PHOENIX (3TV/CBS 5) -- A Phoenix chef whose diner focuses on providing meals to homebound cancer patients is struggling to reopen due to a doubling of demand during the pandemic and needs help from the public.
Chef Jennifer Caraway launched her nonprofit charity the JoyBus in 2011 and initially operated out of her kitchen for the first few years. Caraway named the JoyBus after her dear friend Joy, who struggled with the debilitating side effects of ovarian cancer.

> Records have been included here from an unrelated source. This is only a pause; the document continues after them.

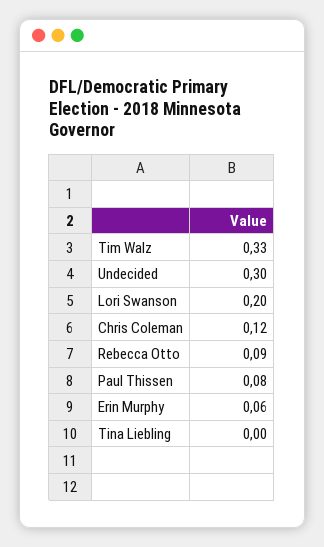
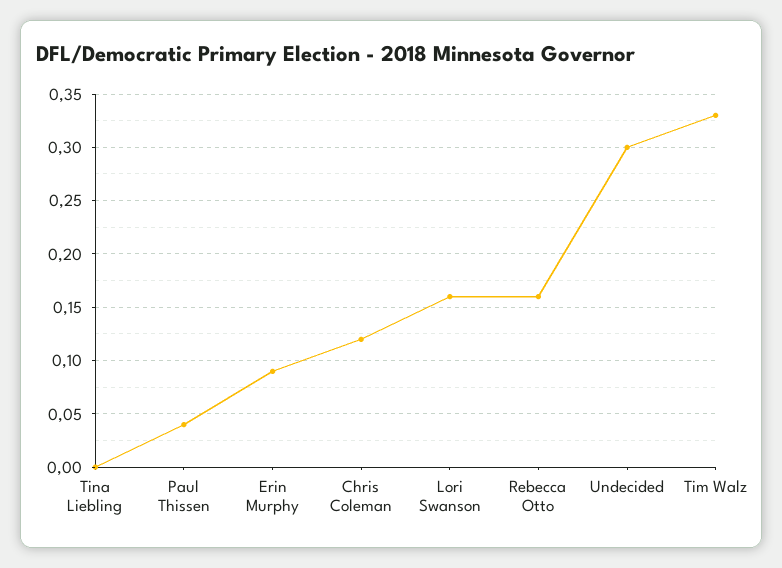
  {
    "Tim Walz": 0.33,
    "Undecided": 0.3,
-   "Lori Swanson": 0.2,
+   "Lori Swanson": 0.16,
    "Chris Coleman": 0.12,
-   "Rebecca Otto": 0.09,
+   "Rebecca Otto": 0.16,
-   "Paul Thissen": 0.08,
+   "Paul Thissen": 0.04,
-   "Erin Murphy": 0.06,
+   "Erin Murphy": 0.09,
    "Tina Liebling": 0
  }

Caraway made it a goal to use her talents as a chef to help those affected by cancer. Since 2011, Caraway has used JoyBus to deliver healthy and fresh meals to homebound cancer patients, delivered by a friendly and familiar face. By 2015, the demand outgrew Caraway's kitchen, and the JoyBus Diner was established. Now, after a decade of serving those in need, Caraway says it's been a rewarding, exhausting, and absolutely perfect journey.
"If I had known how much work it would have been, I may have thought twice, but I am so glad I was naïve to the amount of struggle it would take to make it this far," Caraway said. We unknowingly created a community that I am honored to be a part of. Our clients, volunteers, donors and diners have turned into family. It is a surreal feeling to be surrounded by so many good humans and I remind myself daily how truly lucky we are."
But then the pandemic hit, and like many small businesses and nonprofits, Caraway's business was impacted. Her diner had to close, but the need to serve meals continued. Caraway and her team faced a doubling of demand from about 50 meals a week to nearly 100 meals. Caraway even added an additional delivery day to patient's meal service so none of their patients would be on a waiting list. Still, Caraway, like many, faced unprecedented struggles to stay afloat.
"Apart from the obvious of losing people whom I absolutely adored, the biggest struggle was keeping sane. It was a dark ride for the first six months... The (restaurant) industry that I have been a part of my entire working career was crumbling before our eyes. It was heartbreaking and extremely difficult to navigate the waters," Caraway explained. "Never in my life has it been so difficult to do the right thing. As humans, we are empathetic creatures and can easily cruise through each day by choosing to do what our moral compass suggests is 'right.' The pandemic became so politicized that what you thought would be the right thing changed daily. It was definitely a struggle to not completely lose it."
Caraway has been able to save roughly two months of operating expenses, with hopes of being able to reopen her diner to the public early in August. On average, it takes about $40,000 a month to run Caraway's diner, so she's looking for sponsors and donations to help reopen and be able to serve up more of the community again.
After reopening, Caraway wants to reestablish a steady source of revenue to help fund her charity programs, which doubled over the pandemic while the funds were depleted.
"We are hopeful that we will be here 10, 20, 50 years from now to help more in need," Caraway said.